Directed by Shane Salerno.

 

J.D. Salinger believed that an author should only be known through his work and not through information about his personal life. If only desperate Hollywood screenwriter Shane Salerno had agreed, I wouldn’t have wasted my time watching his terrible new documentary Salinger. The film provides no complex analysis of the reclusive author and revels in its ability to give exclusive information about one of the most celebrated American authors of all time. Each revelation is drops like a thud, usually with an accompanying booming sound effect.

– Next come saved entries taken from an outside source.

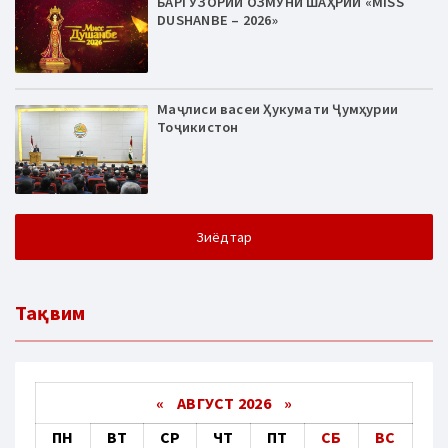
БАРГУЗОРИИ ОЗМУНИ ШАҲРИИ «MISS
DUSHANBE – 2026»
Маҷлиси васеи Ҳукумати Ҷумҳурии
Тоҷикистон
Зиёдтар
Тақвим
«
АВГУСТ 2026 »
ПН
ВТ
СР
ЧТ
ПТ
СБ
ВС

Salerno is not a documentarian. His Alien vs. Predator screenplays notwithstanding, he shows through this finished product that he has no business telling true stories. His ideas aren’t presented coherently either structurally or stylistically. The film is a stew of clumsy reenactments, stock war footage, and interviews with people who should never have been put on camera. All of these elements are tied together with a suspense film score that shows that Salerno really believes he’s made the great mystery of the year. He hasn’t.

 

Nothing in Salinger shocks because it’s no great stretch to believe that the man who created Holden Caufield was unpleasant and a bad father. I left the film with nothing to chew on, and no greater understanding of Salinger’s few available works.

 

This film exists as a cheap attempt for a hack screenwriter to appear legitimate. It is constantly selling itself as the authority on an author whose sense of mystery made his work all the more powerful. He’s unintentionally shamed and crushed his subject. If Salerno really wanted to shock, he should’ve had Salinger fighting the aliens and predators of his previous screenwriting attempts.